System information

127
CONFIGURING AND ADMINISTERING COLDFUSION 9
Indexing Collections with Verity Spider
Last updated 2/21/2012
Note: Do not run more than one Verity Spider process in persistent mode. As the Verity Spider is a resource-intensive
process, only run it in persistent mode with an interval of less than one day. For time intervals greater than 12 hours, use
some form of scheduling. Some examples are cron jobs for UNIX, and the AT command for Windows server.
-preferred
Type
Web crawling only
Syntax
-preferred exp_1 [exp_n] ...
Specifies a list of hosts or domains that are preferred when retrieving documents for viewing. You can use wildcard
expressions, where the asterisk (*) is for text strings and the question mark (?) is for single characters. To use regular
expressions, also specify the
-regexp option. Use this option when you leave duplicate detection enabled and do not
specify the
-nodupdetect option.
When indexing, you might encounter a nonpreferred host first. In that case, documents are parsed and followed and
stored as candidates. When duplicates are encountered on another server, which is preferred, the duplicate documents
from the nonpreferred server are skipped. When documents are requested for viewing, they are retrieved from the
preferred server.
In Windows, include double-quotation marks around the argument to protect the special characters, such as the
asterisk (*). On UNIX, use single-quotation marks. This is only required when you run the indexing job from a
command line. Quotation marks are not necessary within a command file (the
-cmdfile option).
See also
-regexp” on page 128.
-prefixmap
Syntax
-prefixmap path_and_filename
Specifies a control file (simple ASCII text) that maps file system paths to web aliases.
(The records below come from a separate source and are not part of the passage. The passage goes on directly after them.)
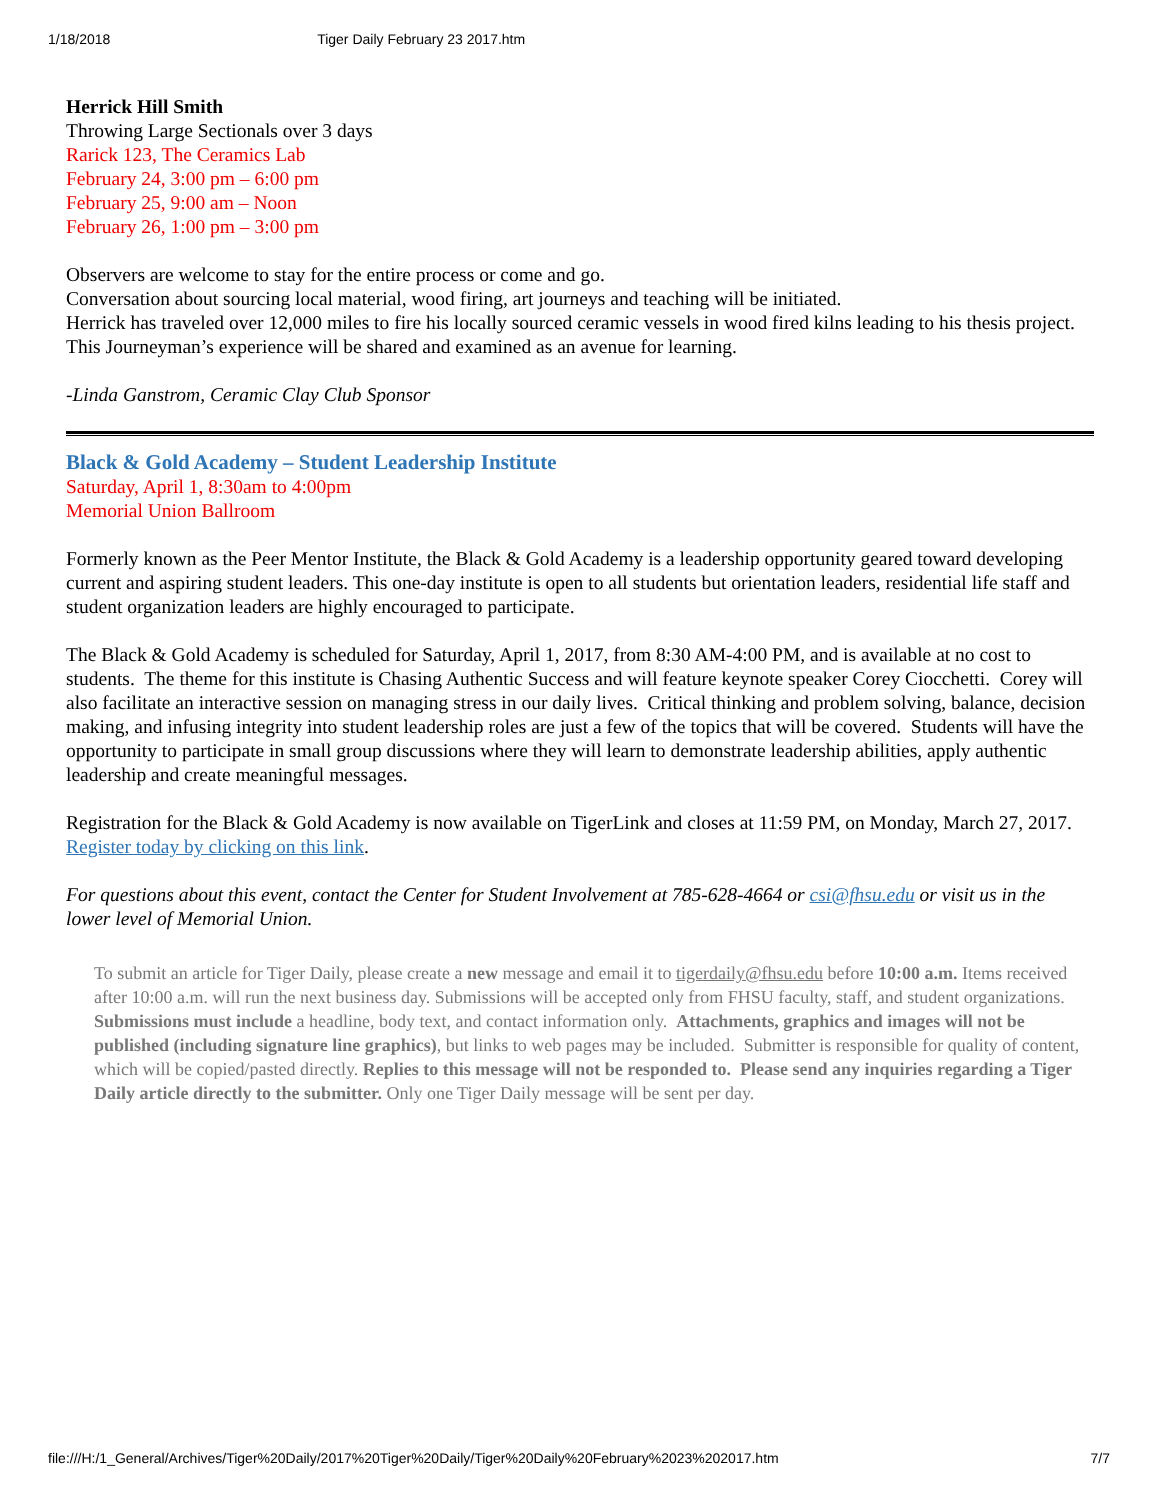1/18/2018 Tiger Daily February 23 2017.htm
Herrick Hill Smith
Throwing Large Sectionals over 3 days
Rarick 123, The Ceramics Lab
February 24, 3:00 pm – 6:00 pm
February 25, 9:00 am – Noon
February 26, 1:00 pm – 3:00 pm
Observers are welcome to stay for the entire process or come and go.
Conversation about sourcing local material, wood firing, art journeys and teaching will be initiated.
Herrick has traveled over 12,000 miles to fire his locally sourced ceramic vessels in wood fired kilns leading to his thesis project. This Journeyman’s experience will be shared and examined as an avenue for learning.
-Linda Ganstrom, Ceramic Clay Club Sponsor
Black & Gold Academy – Student Leadership Institute
Saturday, April 1, 8:30am to 4:00pm
Memorial Union Ballroom
Formerly known as the Peer Mentor Institute, the Black & Gold Academy is a leadership opportunity geared toward developing current and aspiring student leaders. This one-day institute is open to all students but orientation leaders, residential life staff and student organization leaders are highly encouraged to participate.
The Black & Gold Academy is scheduled for Saturday, April 1, 2017, from 8:30 AM-4:00 PM, and is available at no cost to students. The theme for this institute is Chasing Authentic Success and will feature keynote speaker Corey Ciocchetti. Corey will also facilitate an interactive session on managing stress in our daily lives. Critical thinking and problem solving, balance, decision making, and infusing integrity into student leadership roles are just a few of the topics that will be covered. Students will have the opportunity to participate in small group discussions where they will learn to demonstrate leadership abilities, apply authentic leadership and create meaningful messages.
Registration for the Black & Gold Academy is now available on TigerLink and closes at 11:59 PM, on Monday, March 27, 2017. Register today by clicking on this link.
For questions about this event, contact the Center for Student Involvement at 785-628-4664 or csi@fhsu.edu or visit us in the lower level of Memorial Union.
To submit an article for Tiger Daily, please create a new message and email it to tigerdaily@fhsu.edu before 10:00 a.m. Items received after 10:00 a.m. will run the next business day. Submissions will be accepted only from FHSU faculty, staff, and student organizations. Submissions must include a headline, body text, and contact information only. Attachments, graphics and images will not be published (including signature line graphics), but links to web pages may be included. Submitter is responsible for quality of content, which will be copied/pasted directly. Replies to this message will not be responded to. Please send any inquiries regarding a Tiger Daily article directly to the submitter. Only one Tiger Daily message will be sent per day.
file:///H:/1_General/Archives/Tiger%20Daily/2017%20Tiger%20Daily/Tiger%20Daily%20February%2023%202017.htm 7/7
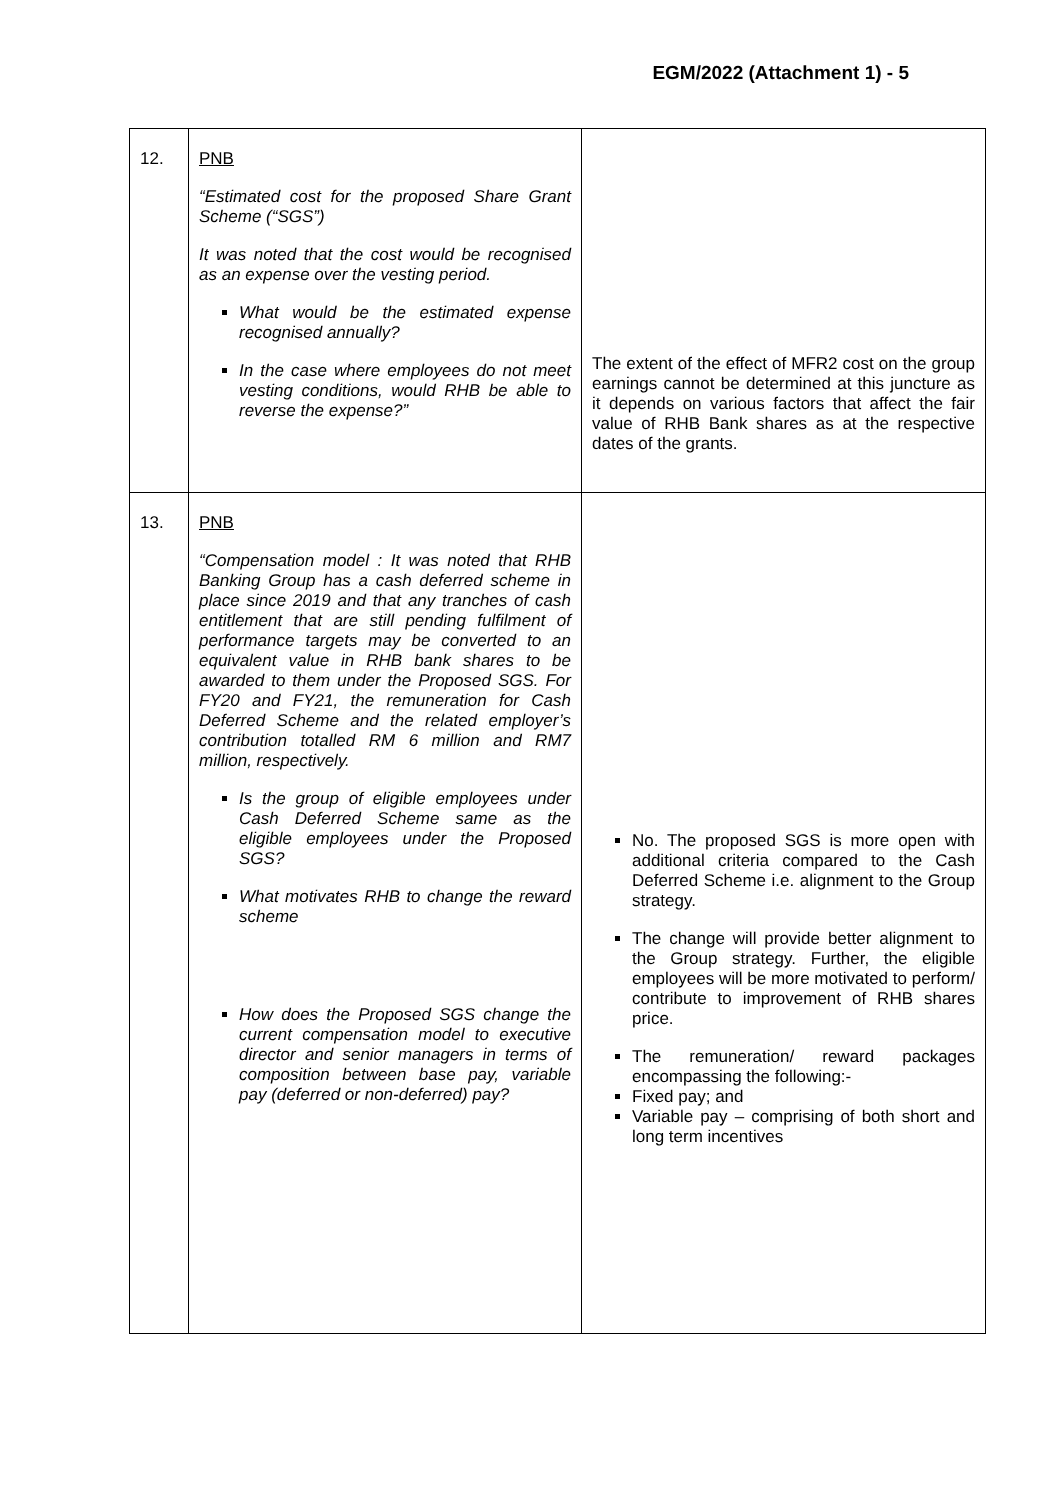EGM/2022 (Attachment 1) - 5
| 12. | PNB “Estimated cost for the proposed Share Grant Scheme (“SGS”) It was noted that the cost would be recognised as an expense over the vesting period. What would be the estimated expense recognised annually? In the case where employees do not meet vesting conditions, would RHB be able to reverse the expense?” | The extent of the effect of MFR2 cost on the group earnings cannot be determined at this juncture as it depends on various factors that affect the fair value of RHB Bank shares as at the respective dates of the grants. |
| 13. | PNB “Compensation model : It was noted that RHB Banking Group has a cash deferred scheme in place since 2019 and that any tranches of cash entitlement that are still pending fulfilment of performance targets may be converted to an equivalent value in RHB bank shares to be awarded to them under the Proposed SGS. For FY20 and FY21, the remuneration for Cash Deferred Scheme and the related employer’s contribution totalled RM 6 million and RM7 million, respectively. Is the group of eligible employees under Cash Deferred Scheme same as the eligible employees under the Proposed SGS? What motivates RHB to change the reward scheme How does the Proposed SGS change the current compensation model to executive director and senior managers in terms of composition between base pay, variable pay (deferred or non-deferred) pay? | No. The proposed SGS is more open with additional criteria compared to the Cash Deferred Scheme i.e. alignment to the Group strategy. The change will provide better alignment to the Group strategy. Further, the eligible employees will be more motivated to perform/ contribute to improvement of RHB shares price. The remuneration/ reward packages encompassing the following:- Fixed pay; and Variable pay – comprising of both short and long term incentives |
With the -abspath option, this option is typically used to create a URL field that is the web equivalent of a file system
path. File system indexing is faster than web crawling over the network. If you use the
-prefixmap option to replace
the file system path with the web URL, relative hypertext links in the HTML pages are kept intact when returned in
Verity search results.
The following is the format for the control file:
src_field src_prefix dest_field dest_prefix
If you use backslashes, you must double them so that they are properly escaped; for example:
C:\\test\docs\path
For example, to map the filepath /usr/pub/docs to http://web/~verity, use the following:
vdkvgwkey /usr/pub URL http://web/~verity